Resting. Sitting back and catching my breath. It’s been a full, but rather introspective, few days. Quiet, as thankfully, I have not heard anything from the dark side. His books were delivered to him today, I just tracked them. I guess that’s it. After a year, return the books, and be satisfied with an ugly ending.
I am…satisfied with it. I see now, really, that’s the only way it would end with him. I mean, he loves the darkness. It still kind of blows my mind that he consciously chooses that. I’m grateful that it wasn’t uglier. I’ve never known anyone who chose darkness and admitted it.
My ex lived in fear of the darkness, but in the end, it finally took him. He didn’t choose darkness, he just couldn’t figure out how to go to the light. And now, he can’t understand what happened to his life, and blames everyone and everything except himself. Or did….I don’t know if that’s still true. He may have come to terms with the life he chose, now that he’s fallen about as far as he could go. It gives me no happiness, no pleasure, to see him like this, but it’s his journey, I chose differently. I have considered calling him, but then I would be sticking my nose in his business. He knows he can call me, and has done so in the past.
S wanted to know why I thought I was superior because I chose the light. Superior? Hardly….But I will say that the light is far superior to the dark. I am not, just because I chose it. But what I chose? A single candle can obliterate the darkness. All of our personal power is in the light, in love. There is none in darkness and fear.
I know this from personal experience, that the universe works through love, that it brings you what you seek in the shortest way possible, once you surrender to it. Sometimes it comes from exactly the opposite direction you thought it would.
This is what my book is about. How I discovered the power of unconditional love in my darkest hours. My biggest fault, I would guess, is that I try to illuminate the path for everyone, and not everyone is open to it. We each have our own path to walk, and the thing is, even if you choose the darkness….at some time you will be unable to avoid the light. It will surround you, and saturate you, and you will finally have peace.

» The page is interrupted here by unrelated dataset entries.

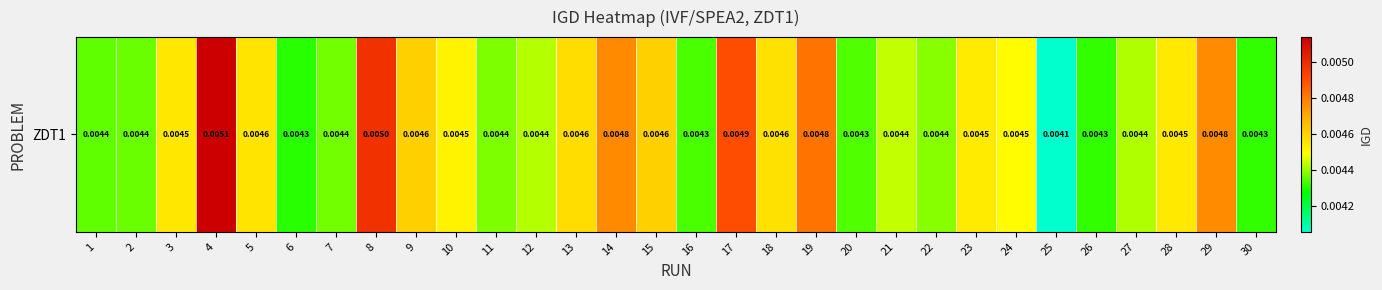

Between 1 and 23, which is larger?

23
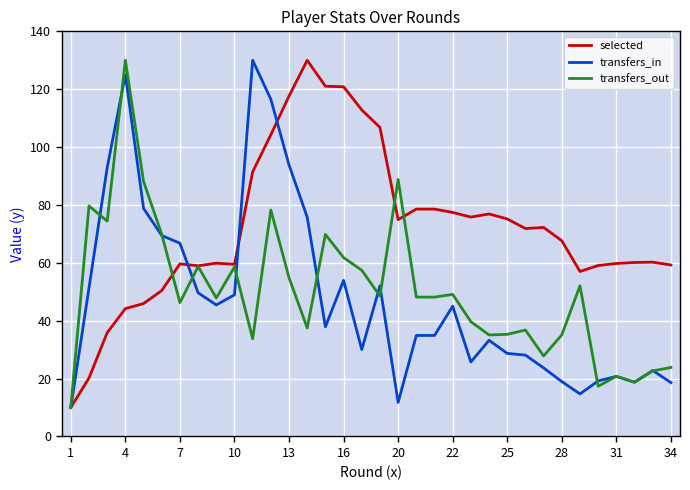

What is the maximum value shown in the chart?

130.0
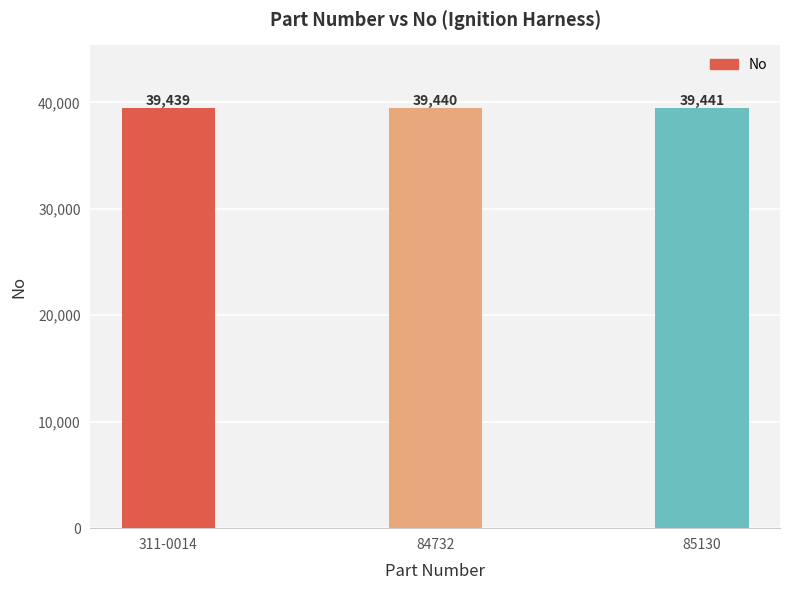

What position from the right is 311-0014?

3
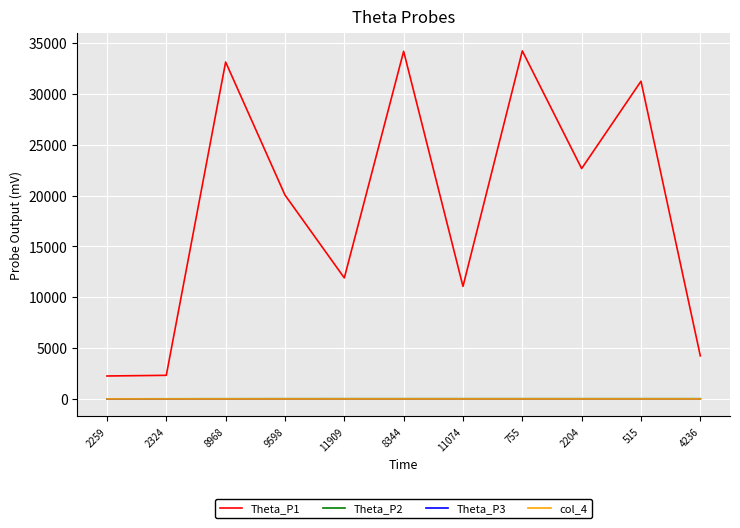

True or false: Theta_P3 has more than 0 points higher than both neighbors.

True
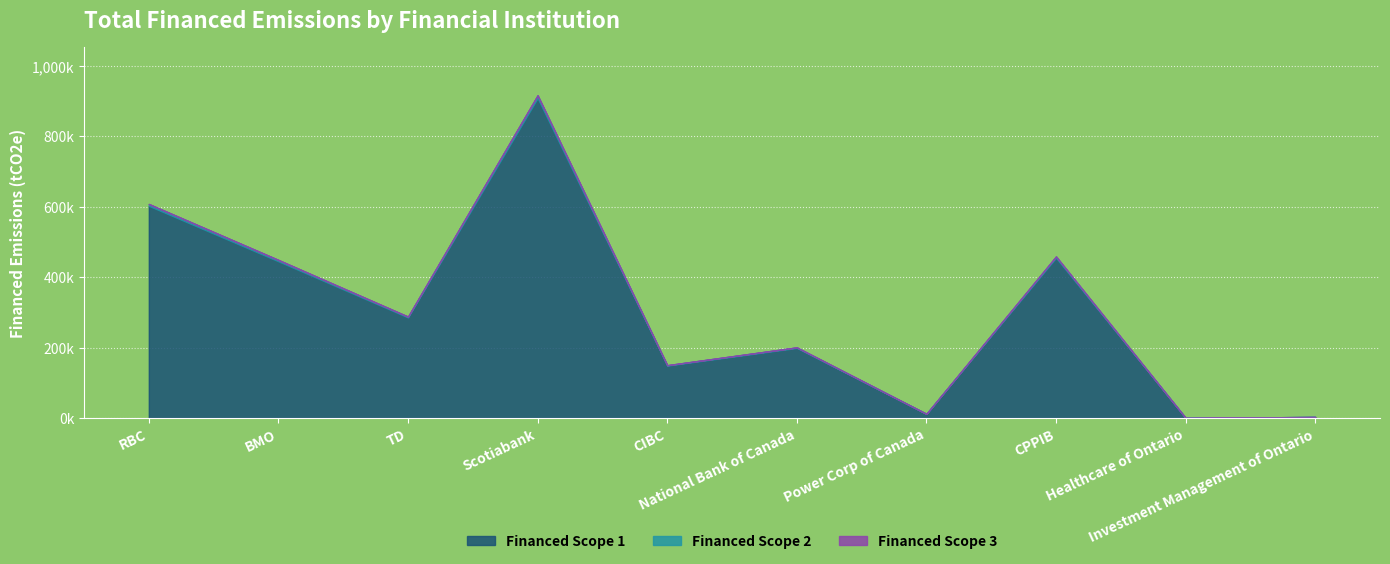

Is it true that Financed Scope 2 equals 39.0 at Investment Management of Ontario?

False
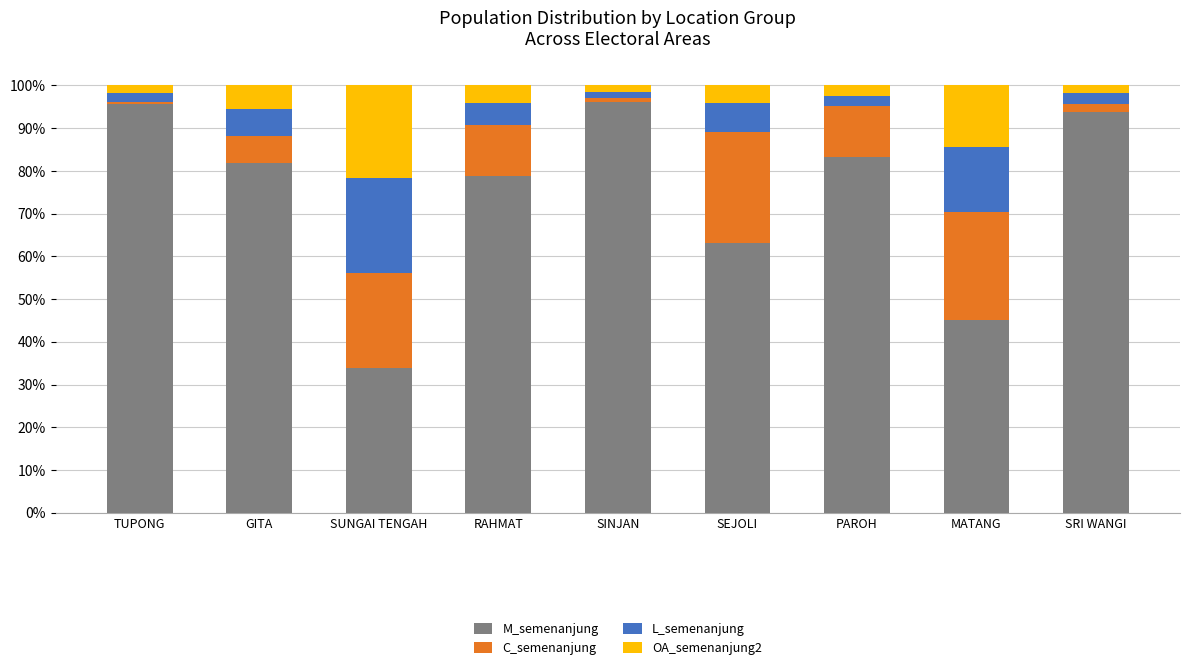

What is the difference between the maximum and minimum values in the M_semenanjung series?

62.4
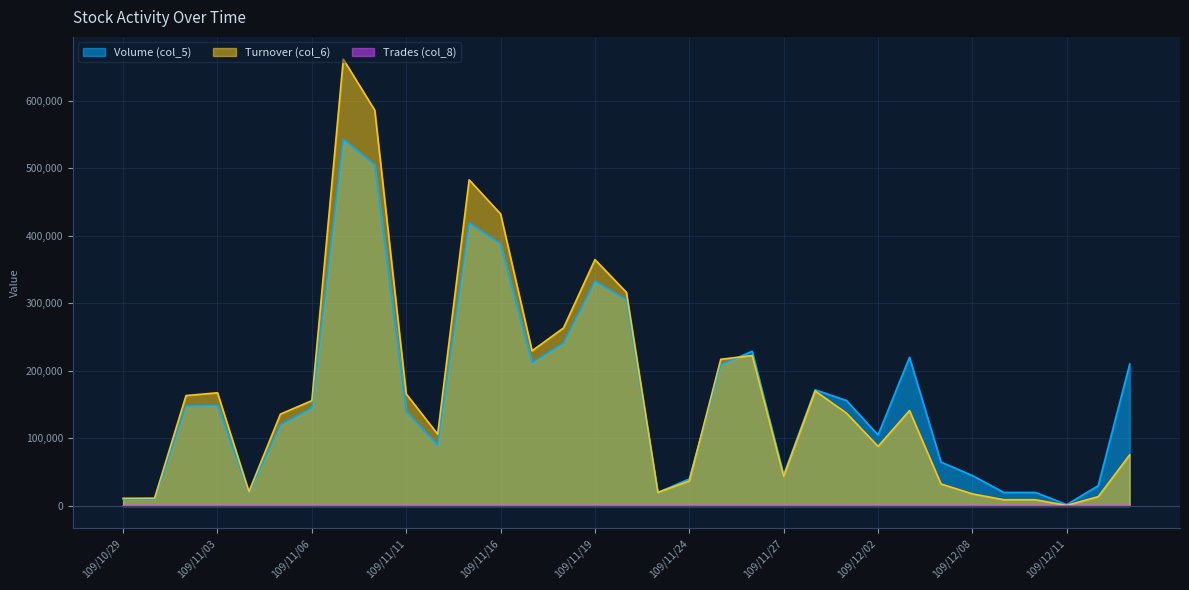

What is the label of the 14th point from the left?

109/11/17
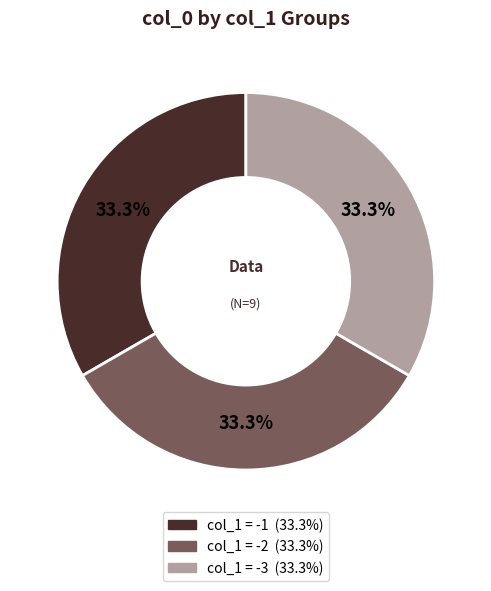

Does any single category account for the majority?

No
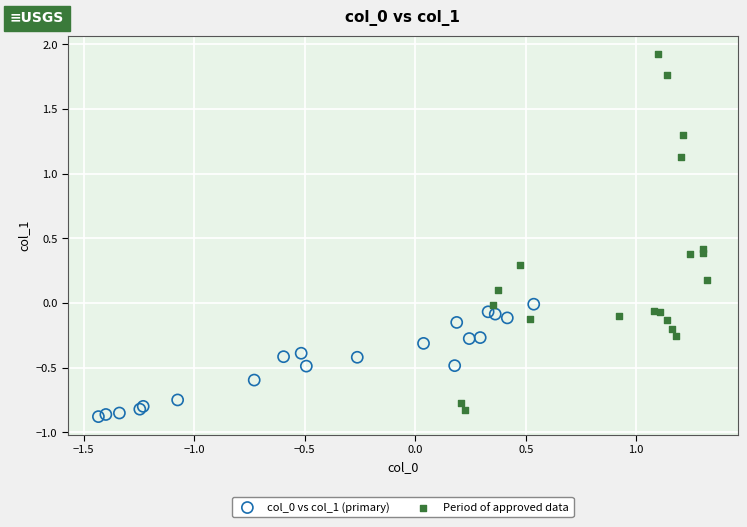

Which series reaches the maximum Y coordinate?

Period of approved data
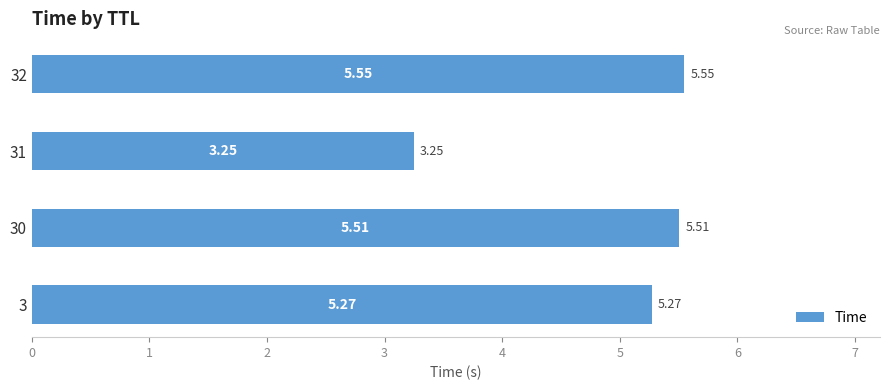

List the labels in order of value, smallest first.

31, 3, 30, 32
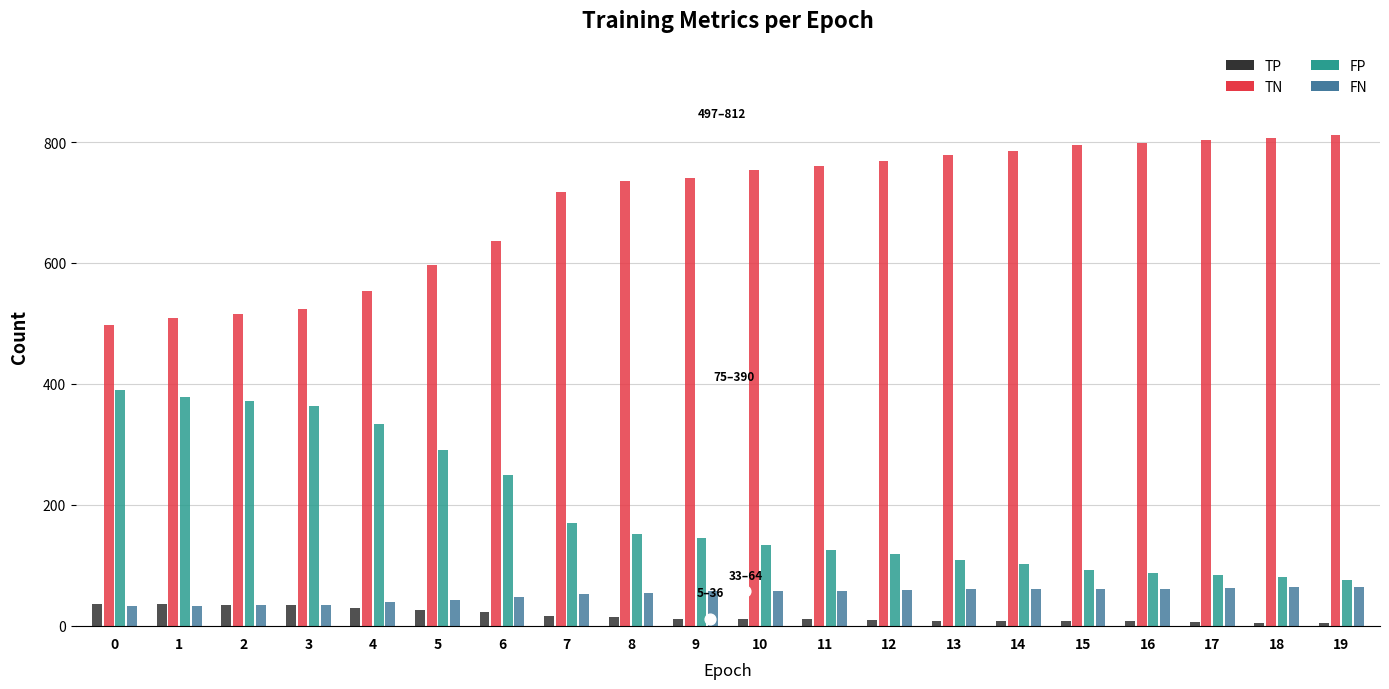

Which series reaches the minimum Y coordinate?

TP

How far have you walked for men who’ve never held your feet in their laps? How often have you bartered with bone, only to sell yourself short? Why do you find the unavailable so alluring? Where did it begin? What went wrong? And who made you feel so worthless? If they wanted you, wouldn’t they have chosen you? All this time, you were begging for love silently, thinking they couldn’t hear you, but they smelt it on you, you must have known that they could taste the desperate on your skin? And what about the others that would do anything for you, why did you make them love you until you could not stand it? How are you both of these women, both flighty and needful? Where did you learn this, to want what does not want you? Where did you learn this, to leave those that want to stay?